Dubai: Social media and microblog users have delivered a scathing criticism of Hezbollah leader Hassan Nasrallah, saying that he was stooping low politically and morally.
The Lebanese militia leader on Friday launched a bitter attack on Saudi Arabia for leading the military operations in Yemen against the Al Houthi followers to restore legitimacy.
Nasrallah who in his speech compared Operation Storm of Resolve, the codename for the military operations, to the Israeli aggression on Lebanon in 2006, said that Saudi Arabia wanted to “renew its hegemony over Yemen”.
He added that the military operations were a combined Saudi-US aggression against the Yemenis.
His claims were made days after the United Nations Security Council adopted Resolution 2216 imposing an arms embargo on the Al Houthis and calling on them to withdraw from areas they have seized, including the capital Sana’a.
The resolution also blacklisted the top Al Houthi leader, Abdul Malik Al Houthi, as well as the son of the former President Ali Abdullah Saleh, Ahmad. Both face a global asset freeze and travel ban.
“Will Nasrallah be held accountable for his position on Yemen and its people, as he claims or will be held accountable for his position on Syria and its people,” Dr Anwar Gargash, UAE Minister of State for Foreign Affairs, said in his reaction to Nasrallah’s speech. “Another speech that reinforces a political and moral fall,” he said on his Twitter account.
Lt Gen Dahi Khalfan Tamim, Deputy Chairman of Police and General Security in Dubai, said that Nasrallah was a fool.
“A friend informs me that Nasarallat – the nickname Dahi gives to Nasrallah – says that Iran’s interference in Yemen is as a charity foundation … What a fool!”
In Kuwait, a blogger accused Nasrallah of twisting facts.
“When Israel attacked South Lebanon in 2006, it was because you were holding two of its soldiers,” Wesal posted in remarks to the Hezbollah leader. “And when Israel bombarded the south and killed around 1,000 people, you said that if you had known that the kidnapping of two Israeli soldiers would have resulted in such destruction you would not have done it. You were the cause of the destruction.”
Al Mousawi, another blogger, said that Nasrallah was good only at rhetoric.

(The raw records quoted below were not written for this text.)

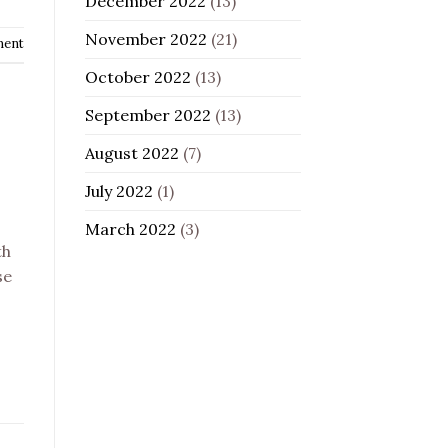
December 2022
(13)
November 2022
(21)
ment
October 2022
(13)
September 2022
(13)
August 2022
(7)
July 2022
(1)
March 2022
(3)
th
se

“He has nothing but words and he is good at lying. The most important thing for him is his own interest and the interest and power of his party in Lebanon and the region.”
Nasrallah earlier this month came under harsh criticism from Hanadi Zaidan, a Lebanese television anchor who accused him of working for Iranian interests and against Lebanon, his home country.
She said that Hezbollah acted as a proxy of the Iranian government and was in opposition to the rest of the Arab world.
“Hezbollah and its secretary-general are the only ones who swim against the Arab and Lebanese current, declaring their blind loyalty to the Iranian birds of darkness,” Zaidan said.
Nasrallah and his “Iranian masters” had been caught off-guard by the coalition of Arab states’ military forces in what has been dubbed Operation Decisive Storm,” she said.
They “were alarmed by the Arab Decisive Storm and found it strange that the Arabs had decided to restore the legitimate Yemeni rule, along with the Arabs’ honour, which Iran has tried to sweep away by occupying Arab capitals.”